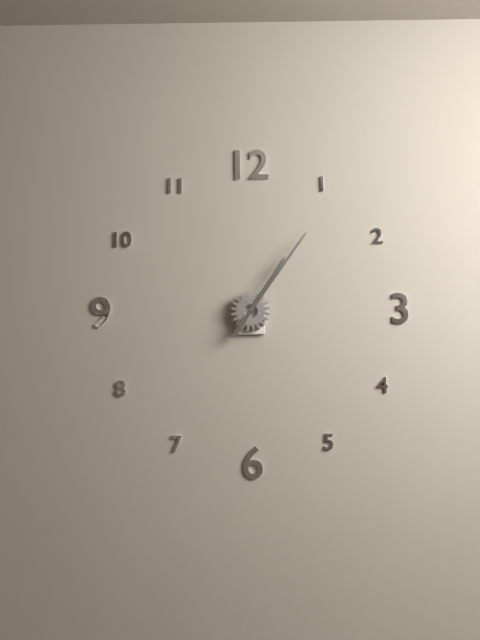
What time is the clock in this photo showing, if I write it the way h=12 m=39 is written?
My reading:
h=1 m=6
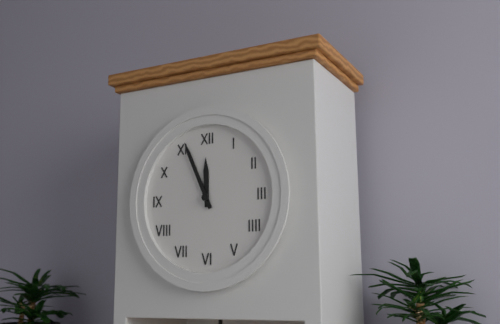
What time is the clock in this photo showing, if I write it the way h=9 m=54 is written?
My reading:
h=11 m=56
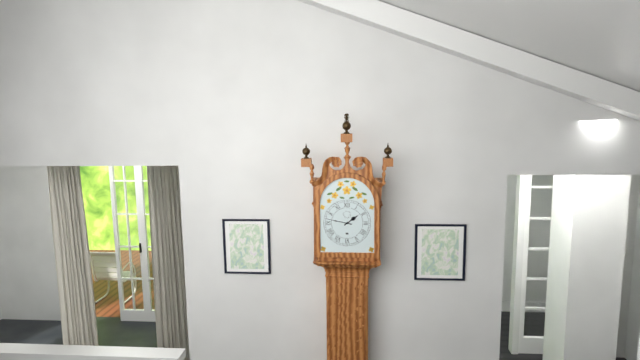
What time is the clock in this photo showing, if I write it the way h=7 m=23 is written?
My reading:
h=1 m=47
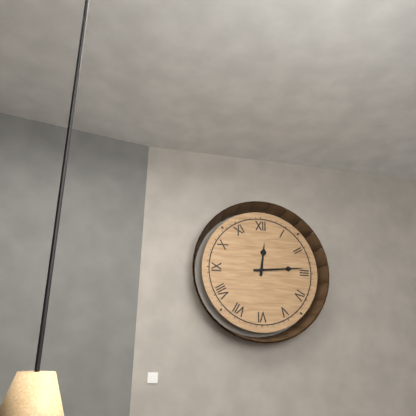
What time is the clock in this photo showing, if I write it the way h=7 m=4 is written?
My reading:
h=12 m=14
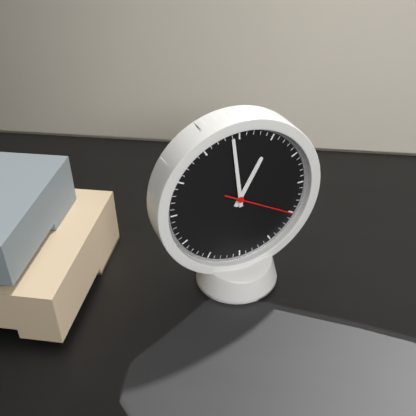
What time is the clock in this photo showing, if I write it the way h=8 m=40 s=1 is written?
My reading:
h=12 m=59 s=20
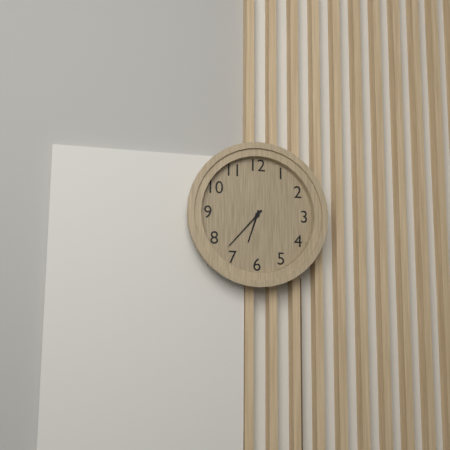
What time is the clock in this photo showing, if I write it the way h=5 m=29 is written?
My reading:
h=6 m=37
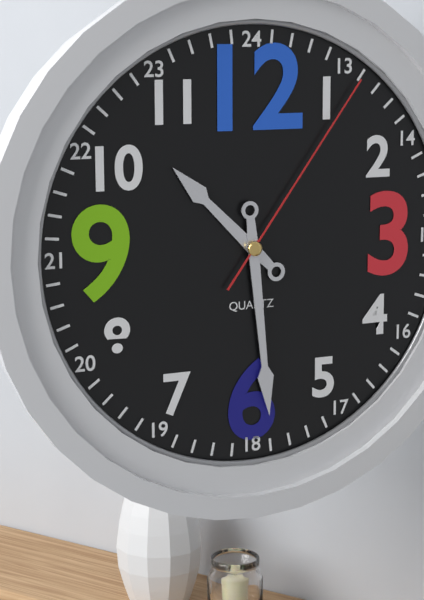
+---+
Could you reproduce all of the material above line for line, leaving out the pictures?

What time is the clock in this photo showing, if I write it the way h=12 m=39 is written?
My reading:
h=1 m=6
What time is the clock in this photo showing, if I write it the way h=9 m=54 is written?
My reading:
h=11 m=56
What time is the clock in this photo showing, if I write it the way h=7 m=23 is written?
My reading:
h=1 m=47
What time is the clock in this photo showing, if I write it the way h=7 m=4 is written?
My reading:
h=12 m=14
What time is the clock in this photo showing, if I write it the way h=8 m=40 s=1 is written?
My reading:
h=12 m=59 s=20
What time is the clock in this photo showing, if I write it the way h=5 m=29 is written?
My reading:
h=6 m=37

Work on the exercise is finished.